Ramanathan's husband, founder and managing director of their M&A firm adds: "Everyone we know who's well educated voted 'Remain.' The couple of people we know who voted 'Leave' are more the working class whose jobs have been affected maybe by the inflow of people from EU, which has lowered wages and increased competition for them."
"But look at the bright side: With the 10 percent fall in the pound, it's cheaper for U.S. companies to acquire companies in the UK and for folks in the U.S. to invest in real estate in the UK. Am guessing this will happen. Hopefully the government here is smart enough to use this to negotiate a better deal with the EU. I think they will. This too shall pass, eventually," he said.
Anjali Pathania, a London banker, is disappointed at the outcome. She said: "For a government that was elected with majority just last year, the fact that this result has Cameron stepping down and no concrete succession plans in place is also very concerning. It's already having a tumultuous effect on world economies, and it's very difficult for the common man in England to comprehend what its repercussions are going to be in the immediate future. Am really disappointed too."
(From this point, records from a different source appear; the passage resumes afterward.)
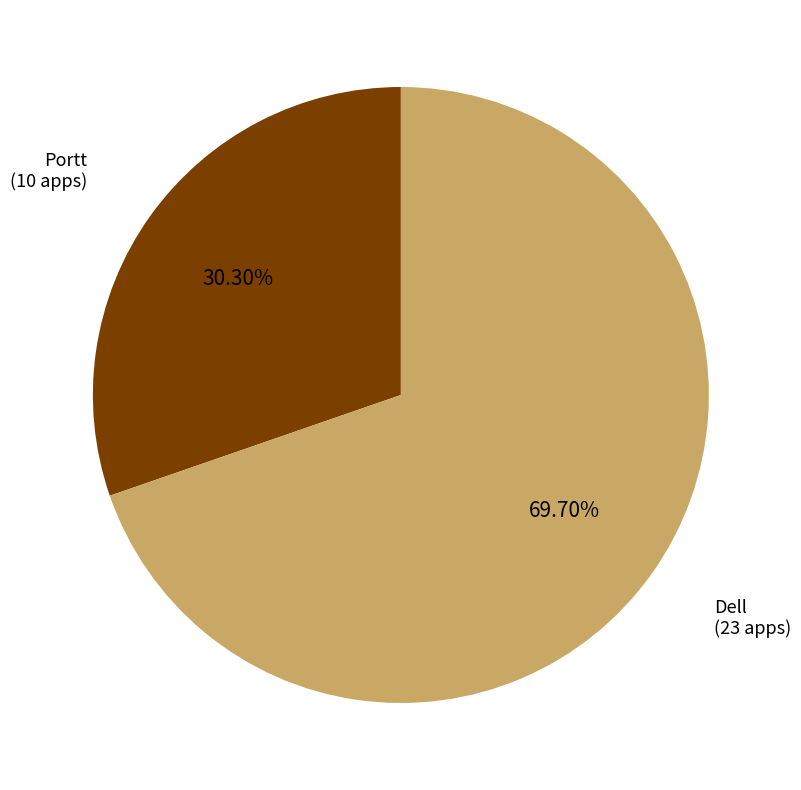

How many slices are in this pie chart?

2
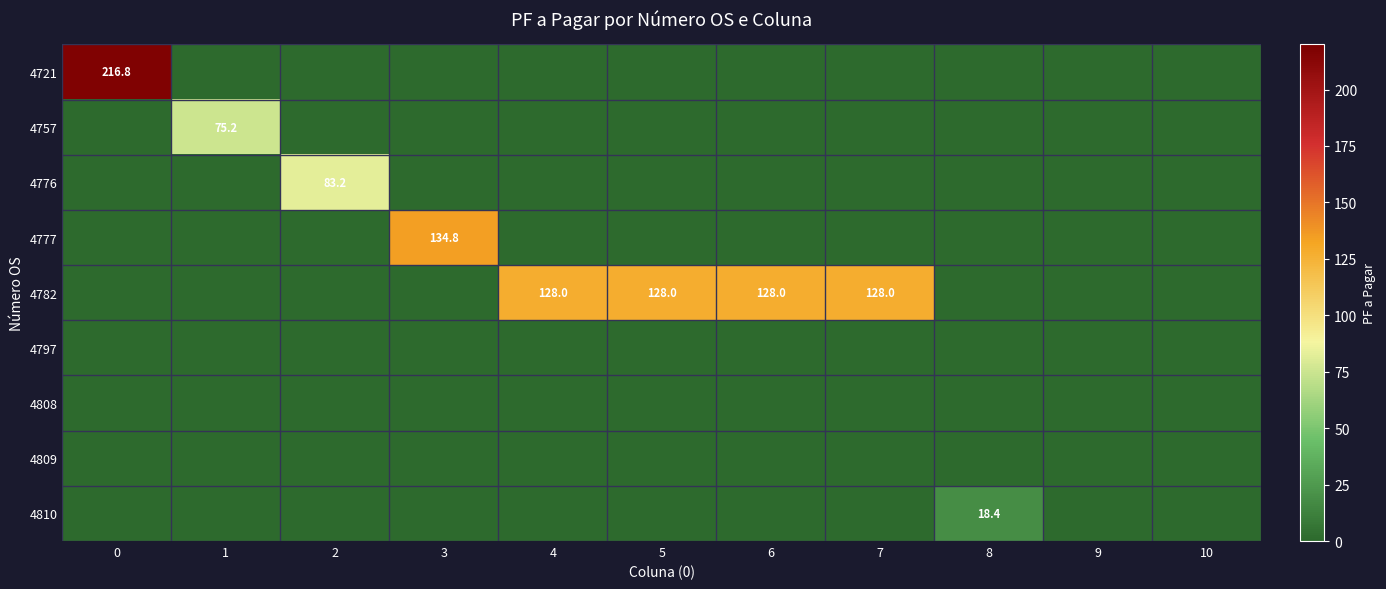

What is the sum of all row_0 values?

216.8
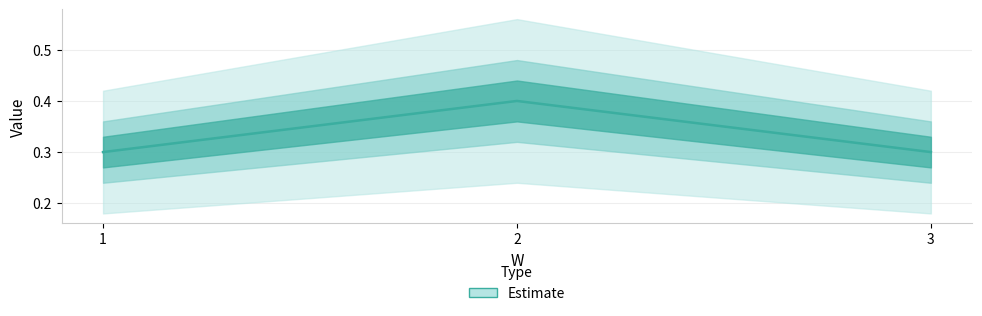

Rank the categories by value from lowest to highest.

1, 3, 2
For Ashley Mahajan, a British woman from Nottingham, married to an Indian, this decision means nothing short of a disaster. She said: "My reaction to Brexit is basically horror. It is so disappointing that more than half the population of the UK have voted to leave despite the far reaching financial and political ramifications."
"To ignore the advice of the majority of politicians and leading economists, financiers and business leaders is utter folly, and, as far as I can see, the only reason they have done so is through a misguided belief that foreigners are over-running our country, taking our jobs, etc., which is simply not true," said Mahajan.
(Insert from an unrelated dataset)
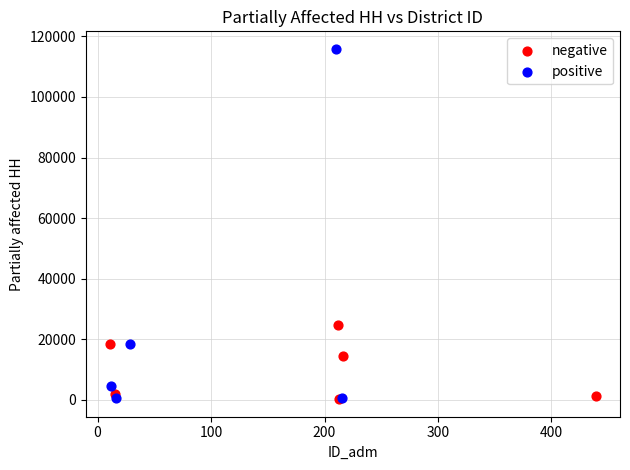

Which series reaches the maximum Y coordinate?

positive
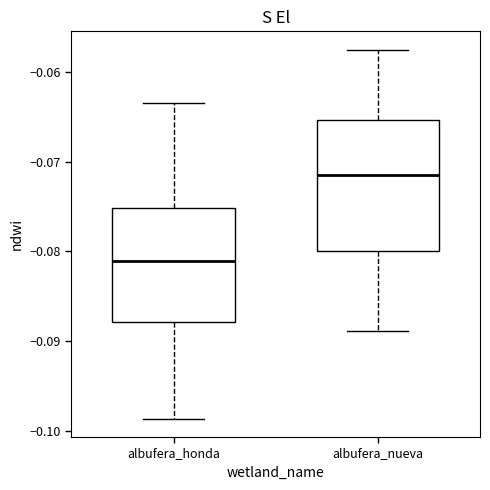

Which box's median line is the lowest?

albufera_honda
"These people seem to believe that we are back in colonial times, that the British Empire still exists. And for this, they have ruined our economy and future prospects, not just in the short term but in the long term. This decision will have far-reaching effects for our children. They will not have the same security, the same opportunities that we had, and will be brought up in a land of imbecilic, imperialist xenophobes. The older generation have severely compromised the future of the young," she said.
Several British-Indians pondered the aftermath of the vote. Niyant Kumar, partner with a global consulting firm in London that helps foreign companies do business with India and vice versa, said: "As the dust settles, attention is going to turn to what happens next."
"A timeline is emerging, the first key date of which will be the handover to the next PM in the next three months, following David Cameron’s resignation, which doesn't reflect well on the country's leadership attitude. This is no doubt just the beginning of much deliberation and behind-closed-door discussions. What example are we setting for other nations and regions to follow? What's next — Scotland regaining independence from the UK, France exiting the EU, or Londoners petitioning for separation from the UK and forming its own alliance with the EU?" he pondered.
"The aspect that frustrates me the most is how as a society we seem to be regressing. Irrespective of our economic, political and immigration viewpoints, fundamentally shouldn't we be thinking more about how we can work together with other nations, countries and races? Haven't we seen enough impact of racial and political segregation to rationalize the exile of people from a particular religious background?" said Kumar, obliquely referring to Trump.
"A Bremain campaign line that has always resonated well with me: Marriage is never easy, but wait till you face the reality of divorce and the implications of breaking that union. Good luck, Britain. Good luck, World. Let the pain begin," he added.
His marketing executive wife, Bhavya Kapoor, who is more relaxed about the situation, expressed her reaction with a charming one-liner: "I think #HesNotThatIntoEU."